I recently wrote an article, “Winners and Losers. The intellectual cost of labels”, in which I attempted to make the point that “labels” are dangerous to our intellectual development. I received some interesting responses:
- “This is a very Liberal article” and “if everyone is being told that being second is of no consequence, why would they ever strive to be first?”. She makes a few further points, “Growth depends on our ability to want to become more” and “I think it’s sad that kids are not allowed to “fail”. How will they ever feel the thrill of winning?” (The above quotes are a few of the many points that were made)
- Another reader commented that “I didn’t like being the last picked to play in sports”
- A reader stated that she liked the statement “Most successful people lose more times than they win” which she found helpful in lifting her morale during a challenging career event. She further adds “Although I do want my kids to realize and understand winning and losing, it doesn’t have to be in those exact terms” She further says that “kids who lose a game or something, don’t need to be punished when the winners are taken out for ice cream. Losing isn’t a bad thing, because so much growth can come from it!”
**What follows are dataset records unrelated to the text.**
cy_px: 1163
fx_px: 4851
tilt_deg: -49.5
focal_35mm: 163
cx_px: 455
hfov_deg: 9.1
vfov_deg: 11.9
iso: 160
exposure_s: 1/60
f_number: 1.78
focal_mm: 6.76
I am both thrilled and thankful for the opinions. However, I’m afraid that the point that I was trying to make was missed. I genuinely hope this helps to clarify my intended position.
I don’t like labels, whatever they are. I chose winners/losers as the article’s primary focus but it could just as easily have been crazy/sane, smart/stupid or kind/cruel. It really doesn’t matter as the thought that I was attempting to communicate was that once we label someone and no one asks “why’, we’re done. The label sticks and the brain stops.
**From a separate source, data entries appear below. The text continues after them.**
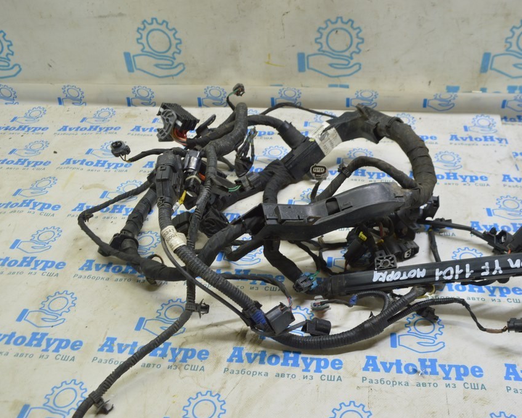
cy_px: 209
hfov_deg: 52.7
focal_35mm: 34
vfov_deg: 43.4
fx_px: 525
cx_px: 295
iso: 400
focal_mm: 20
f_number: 5.6
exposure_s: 1/20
Instead of defining ourselves with labels, we should be trying to learn “the why”. Why did I win, why did I lose, why are others calling that kid stupid, cruel or crazy? Thomas Edison scored a “win” because he made the light bulb; ok, I get that, but he’s bigger than that term. It should be, “tell me about the WAY in which Thomas Edison made the light bulb, including both his successes and failures”. And after the soccer game; “I know that I won/lost, but talk to me about “why” I won or lost. Either conversation improves me!”
My point is: Don’t label me or someone else and then move on, TEACH ME “THE WHY” SO THAT I CAN THEN LEARN. Why did I win?, why are you calling him cruel or stupid? STOP LABELING AND START EXPLAINING. It’s easy to label someone as this or that, but to have to explain it, especially to a child… It is at this humbling moment that we may actually, finally start to grow.